Chapitre 23

146 32 117
                                    


La Gargouille Bleue. Il n'avait qu'à trouver la Gargouille Bleue. Dès lors, il pourrait se contenter de patienter jusqu'à l'arrivée de ses camarades... Certes, il perdrait de précieuses heures qu'il aurait dû mettre à profit pour découvrir les spécificités de cette grande ville qui lui tendait les bras, mais tant pis... C'était un mal pour un bien. Sauf que c'était un mal pour un bien qui n'était pas exactement gagné par avance : pour y prétendre, il allait devoir s'orienter dans ces dédales d'avenues que myriades de passants arpentaient à qui mieux-mieux, sans lui prêter la moindre attention ni même lui décocher le moindre regard.

Cette pensée l'obnubila et le désorienta d'autant plus qu'il ne put s'empêcher de la mettre en parallèle avec la vie qu'il avait jusqu'à présent vécue à Aville, où tout le monde le connaissait et où il connaissait tout le monde. Avait-il jamais été considéré de cette manière, comme un inconnu profondément dispensable, que personne n'aurait pleuré s'il avait dû revêtir des guenilles miséreuses ? La réponse était évidente : non. Même si son quotidien avait drastiquement été chamboulé depuis son recrutement au sein de la Huitième Brigade, il n'avait jamais côtoyé que ses proches, ceux qui, par la force des choses, étaient devenus ses camarades. Même sur la grand-route, il n'était pas rare qu'on leur destine sourires et saluts énergiques. En l'occurrence, nul ne se souciait de savoir qui il était, ni ce qui avait bien pu l'amener à Corgenna : et pour cause, il n'était inscrit nulle part, ni sur son visage, ni sur ses atours, qu'il était là en sa qualité d'apprenti d'une des plus fameuses Brigades Royales.

Il sentit une bouffée d'anxiété lui emplir les poumons tandis qu'il tournoyait sur lui-même, comme pour tenter avec tout le désespoir du monde de distinguer le sourire narquois de Malir sur les visages qui l'entouraient.
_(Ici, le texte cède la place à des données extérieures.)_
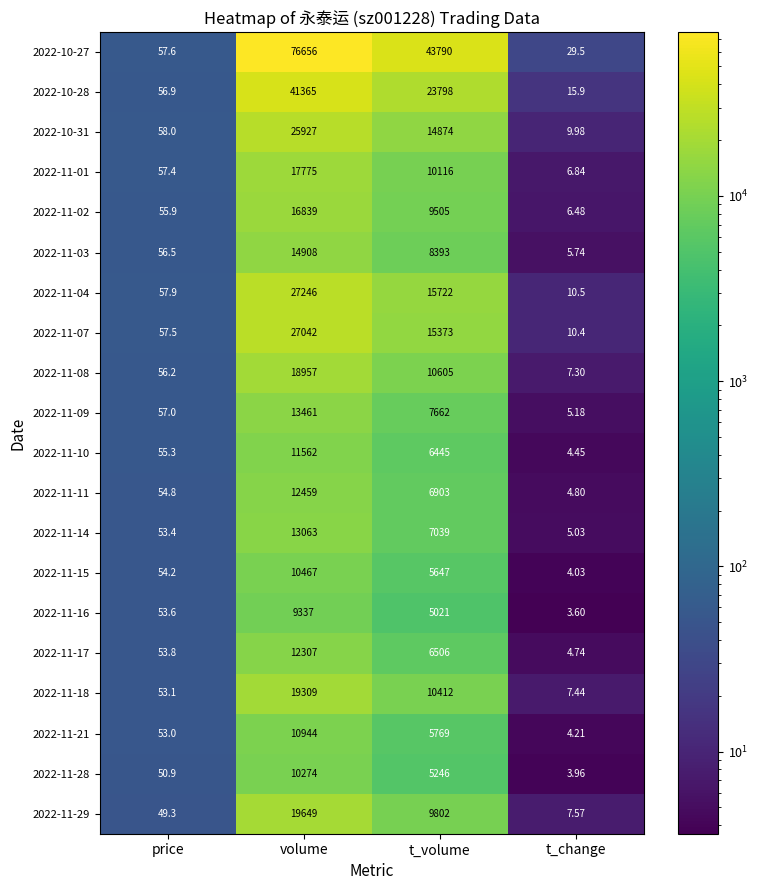

At which category is the sum across all series the highest?

volume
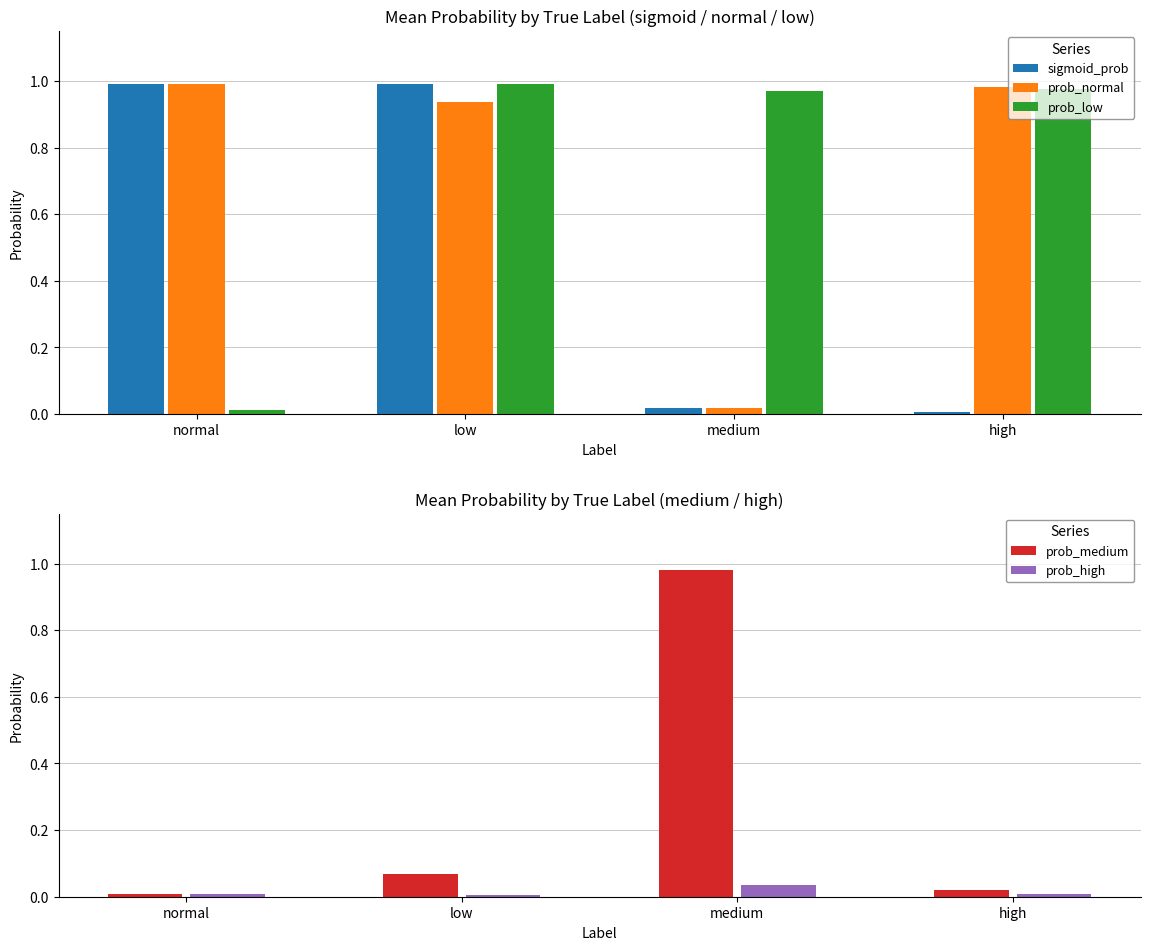

What is the total value across all series at medium?

2.0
Après une poignée de secondes à agir de la sorte sans toucher au but, il se mit à craindre que ses camarades lui aient faussé compagnie volontairement ; il gomma finalement cette considération de son esprit, en estimant que cela pouvait certes être un acte de malice dont Malir pouvait se rendre coupable, mais que cela ne seyait guère à la bienveillance de Lani. Elle, au moins, devait être en train de le chercher activement.

Cela contribua à lui rendre quelques couleurs, et lui permit de reprendre son souffle à un rythme plus convenable, l'espace d'un instant ; mais d'un instant seulement, terriblement fugace selon sa propre perception, puisqu'on ne manqua pas de le bousculer sèchement quelques secondes plus tard. Il fit volte-face, quelque peu déconcerté, et constata que c'était un solide gaillard, probablement un marin, qui, transportant une caisse, l'avait ainsi chahuté inconsidérément. L'autre gars l'alpagua, quelque peu courroucé d'avoir à composer avec l'immobilisme d'un touriste égaré.

— Ben quoi, gamin ? Tu fous quoi, au milieu du ch'min, là ? Tu gênes tout l'monde ! Décarre un peu !

Il obtempéra sans répondre aux aboiements qui lui avaient ainsi été destinés ; il chercha d'ailleurs à s'éloigner du cœur de cette avenue qui, soudainement, lui parut être de plus en plus bondée. Les murs qui la bordaient étaient éloignés, de son point de vue. Terriblement éloignés, et il eut à maintes reprises besoin de jouer des coudes pour se frayer un chemin jusqu'à eux. Il parvint à se plaquer contre ce qui devait être une petite boutique à l'instant où trois cavaliers, probablement des soldats locaux, déboulèrent en hélant et en injuriant grassement les badauds qui leur coupaient la route ; piques en avant, ils se frayèrent un chemin et générèrent un mouvement de foule qui compressa le pauvre Akis contre l'édifice qui lui avait offert un refuge de bien courte durée ; Oscar, sur sa tête, lorgna avec majesté sur ces humains godiches qui, non contents de s'entasser par milliers à deux pas d'un rivage quelconque, avaient de surcroît le mauvais goût de tous s'aventurer dans les rues au moment où les passants affluaient en nombre, rajoutant un peu de cohue au fatras ambiant.